## Work instructions
Every entry below should be written out exactly, and no image should appear.

[Dataset records]

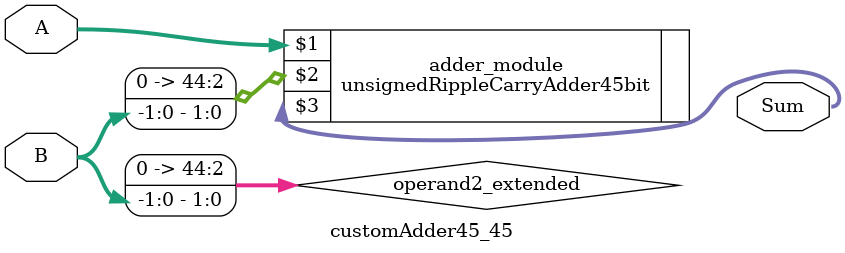
<source format=v>
module customAdder45_45(
                        input [44 : 0] A,
                        input [-1 : 0] B,
                        
                        output [45 : 0] Sum
                );

        wire [44 : 0] operand2_extended;
        
        assign operand2_extended =  {45'b0, B};
        
        unsignedRippleCarryAdder45bit adder_module(
            A,
            operand2_extended,
            Sum
        );
        
        endmodule
        
</source>
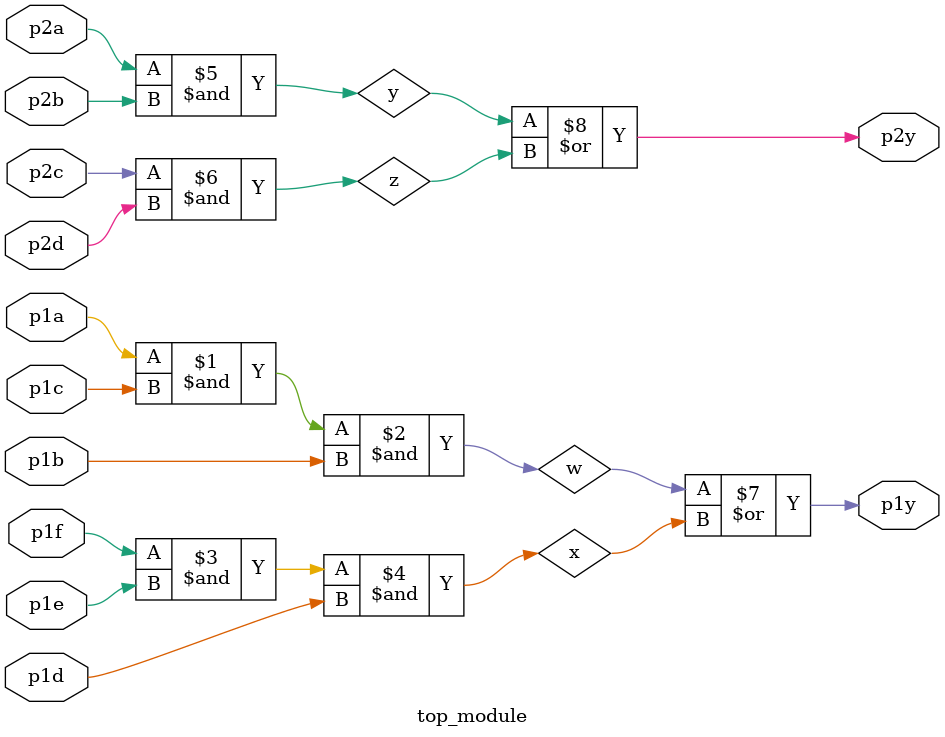
<source format=v>
module top_module ( 
    input p1a, p1b, p1c, p1d, p1e, p1f,
    output p1y,
    input p2a, p2b, p2c, p2d,
    output p2y );
    wire w,x,y,z;
    assign w=(p1a&p1c&p1b);
    assign x=(p1f&p1e&p1d);
    assign y=p2a&p2b;
    assign z=p2c&p2d;
    assign p1y=w|x;
    assign p2y=y|z;
    


endmodule

</source>
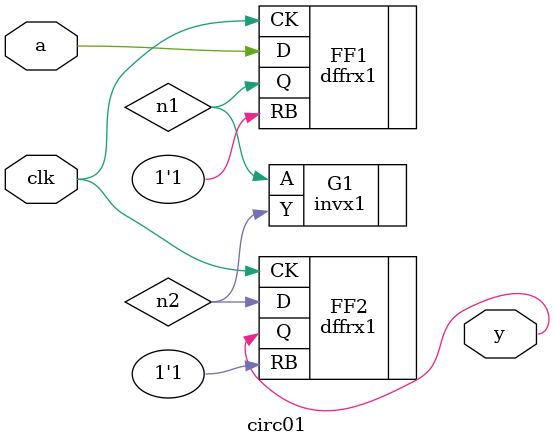
<source format=v>

/*
* Copyright 2019 Tomas Brabec
* 
* Licensed under the Apache License, Version 2.0 (the "License");
* you may not use this file except in compliance with the License.
* You may obtain a copy of the License at
* 
*     http://www.apache.org/licenses/LICENSE-2.0
*     
* Unless required by applicable law or agreed to in writing, software
* distributed under the License is distributed on an "AS IS" BASIS,
* WITHOUT WARRANTIES OR CONDITIONS OF ANY KIND, either express or implied.
* See the License for the specific language governing permissions and
* limitations under the License.
*/

module circ01(clk,a,y);
input clk;
input a;
output y;
wire n1,n2;
dffrx1 FF1(.CK(clk),.D(a),.RB(1'b1),.Q(n1));
invx1 G1(.A(n1),.Y(n2));
dffrx1 FF2(.CK(clk),.D(n2),.RB(1'b1),.Q(y));
endmodule

</source>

[/Dataset records]

## Result for this exercise
<source format=v>
module customAdder45_45(
                        input [44 : 0] A,
                        input [-1 : 0] B,
                        
                        output [45 : 0] Sum
                );

        wire [44 : 0] operand2_extended;
        
        assign operand2_extended =  {45'b0, B};
        
        unsignedRippleCarryAdder45bit adder_module(
            A,
            operand2_extended,
            Sum
        );
        
        endmodule
        
</source>
<source format=v>
module top_module ( 
    input p1a, p1b, p1c, p1d, p1e, p1f,
    output p1y,
    input p2a, p2b, p2c, p2d,
    output p2y );
    wire w,x,y,z;
    assign w=(p1a&p1c&p1b);
    assign x=(p1f&p1e&p1d);
    assign y=p2a&p2b;
    assign z=p2c&p2d;
    assign p1y=w|x;
    assign p2y=y|z;
    


endmodule

</source>
<source format=v>

/*
* Copyright 2019 Tomas Brabec
* 
* Licensed under the Apache License, Version 2.0 (the "License");
* you may not use this file except in compliance with the License.
* You may obtain a copy of the License at
* 
*     http://www.apache.org/licenses/LICENSE-2.0
*     
* Unless required by applicable law or agreed to in writing, software
* distributed under the License is distributed on an "AS IS" BASIS,
* WITHOUT WARRANTIES OR CONDITIONS OF ANY KIND, either express or implied.
* See the License for the specific language governing permissions and
* limitations under the License.
*/

module circ01(clk,a,y);
input clk;
input a;
output y;
wire n1,n2;
dffrx1 FF1(.CK(clk),.D(a),.RB(1'b1),.Q(n1));
invx1 G1(.A(n1),.Y(n2));
dffrx1 FF2(.CK(clk),.D(n2),.RB(1'b1),.Q(y));
endmodule

</source>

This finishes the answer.